#### [Records from a data collection]
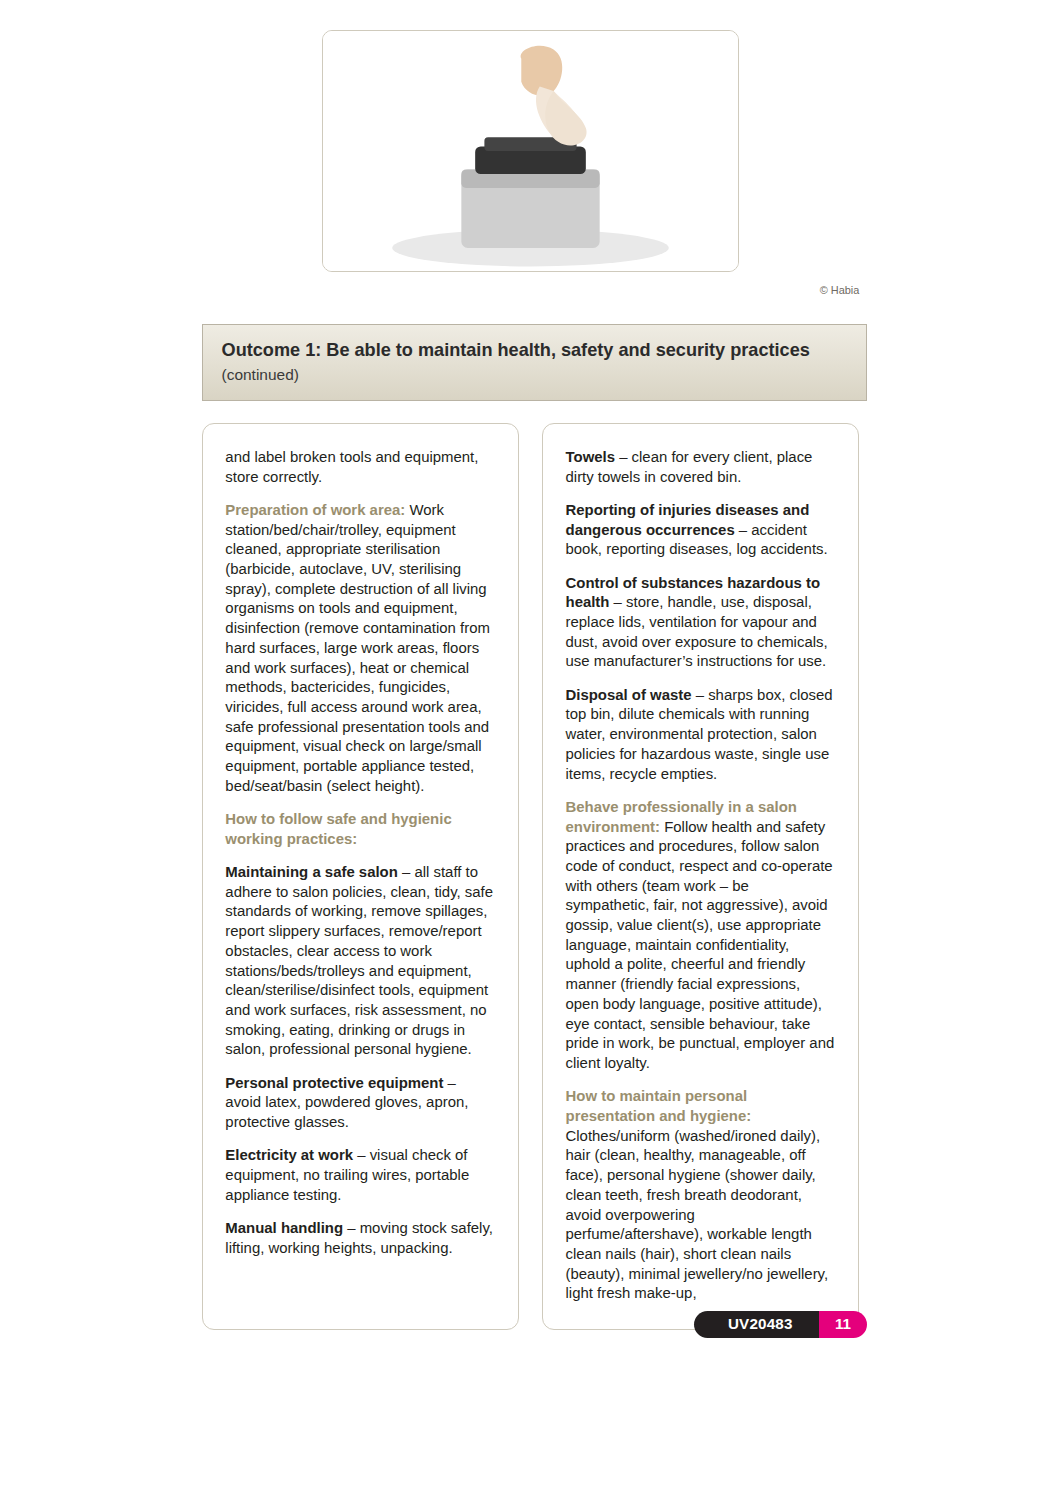© Habia
Outcome 1: Be able to maintain health, safety and security practices (continued)
and label broken tools and equipment, store correctly.
Preparation of work area: Work station/bed/chair/trolley, equipment cleaned, appropriate sterilisation (barbicide, autoclave, UV, sterilising spray), complete destruction of all living organisms on tools and equipment, disinfection (remove contamination from hard surfaces, large work areas, floors and work surfaces), heat or chemical methods, bactericides, fungicides, viricides, full access around work area, safe professional presentation tools and equipment, visual check on large/small equipment, portable appliance tested, bed/seat/basin (select height).
How to follow safe and hygienic working practices:
Maintaining a safe salon – all staff to adhere to salon policies, clean, tidy, safe standards of working, remove spillages, report slippery surfaces, remove/report obstacles, clear access to work stations/beds/trolleys and equipment, clean/sterilise/disinfect tools, equipment and work surfaces, risk assessment, no smoking, eating, drinking or drugs in salon, professional personal hygiene.
Personal protective equipment – avoid latex, powdered gloves, apron, protective glasses.
Electricity at work – visual check of equipment, no trailing wires, portable appliance testing.
Manual handling – moving stock safely, lifting, working heights, unpacking.
Towels – clean for every client, place dirty towels in covered bin.
Reporting of injuries diseases and dangerous occurrences – accident book, reporting diseases, log accidents.
Control of substances hazardous to health – store, handle, use, disposal, replace lids, ventilation for vapour and dust, avoid over exposure to chemicals, use manufacturer’s instructions for use.
Disposal of waste – sharps box, closed top bin, dilute chemicals with running water, environmental protection, salon policies for hazardous waste, single use items, recycle empties.
Behave professionally in a salon environment: Follow health and safety practices and procedures, follow salon code of conduct, respect and co-operate with others (team work – be sympathetic, fair, not aggressive), avoid gossip, value client(s), use appropriate language, maintain confidentiality, uphold a polite, cheerful and friendly manner (friendly facial expressions, open body language, positive attitude), eye contact, sensible behaviour, take pride in work, be punctual, employer and client loyalty.
How to maintain personal presentation and hygiene: Clothes/uniform (washed/ironed daily), hair (clean, healthy, manageable, off face), personal hygiene (shower daily, clean teeth, fresh breath deodorant, avoid overpowering perfume/aftershave), workable length clean nails (hair), short clean nails (beauty), minimal jewellery/no jewellery, light fresh make-up,
UV20483
11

#### [EXERCISE BRIEF]
Each record above goes into the copy unchanged; the pictures do not.

#### [OUTPUT OF THE TASK]
© Habia
Outcome 1: Be able to maintain health, safety and security practices (continued)
and label broken tools and equipment, store correctly.
Preparation of work area: Work station/bed/chair/trolley, equipment cleaned, appropriate sterilisation (barbicide, autoclave, UV, sterilising spray), complete destruction of all living organisms on tools and equipment, disinfection (remove contamination from hard surfaces, large work areas, floors and work surfaces), heat or chemical methods, bactericides, fungicides, viricides, full access around work area, safe professional presentation tools and equipment, visual check on large/small equipment, portable appliance tested, bed/seat/basin (select height).
How to follow safe and hygienic working practices:
Maintaining a safe salon – all staff to adhere to salon policies, clean, tidy, safe standards of working, remove spillages, report slippery surfaces, remove/report obstacles, clear access to work stations/beds/trolleys and equipment, clean/sterilise/disinfect tools, equipment and work surfaces, risk assessment, no smoking, eating, drinking or drugs in salon, professional personal hygiene.
Personal protective equipment – avoid latex, powdered gloves, apron, protective glasses.
Electricity at work – visual check of equipment, no trailing wires, portable appliance testing.
Manual handling – moving stock safely, lifting, working heights, unpacking.
Towels – clean for every client, place dirty towels in covered bin.
Reporting of injuries diseases and dangerous occurrences – accident book, reporting diseases, log accidents.
Control of substances hazardous to health – store, handle, use, disposal, replace lids, ventilation for vapour and dust, avoid over exposure to chemicals, use manufacturer’s instructions for use.
Disposal of waste – sharps box, closed top bin, dilute chemicals with running water, environmental protection, salon policies for hazardous waste, single use items, recycle empties.
Behave professionally in a salon environment: Follow health and safety practices and procedures, follow salon code of conduct, respect and co-operate with others (team work – be sympathetic, fair, not aggressive), avoid gossip, value client(s), use appropriate language, maintain confidentiality, uphold a polite, cheerful and friendly manner (friendly facial expressions, open body language, positive attitude), eye contact, sensible behaviour, take pride in work, be punctual, employer and client loyalty.
How to maintain personal presentation and hygiene: Clothes/uniform (washed/ironed daily), hair (clean, healthy, manageable, off face), personal hygiene (shower daily, clean teeth, fresh breath deodorant, avoid overpowering perfume/aftershave), workable length clean nails (hair), short clean nails (beauty), minimal jewellery/no jewellery, light fresh make-up,
UV20483
11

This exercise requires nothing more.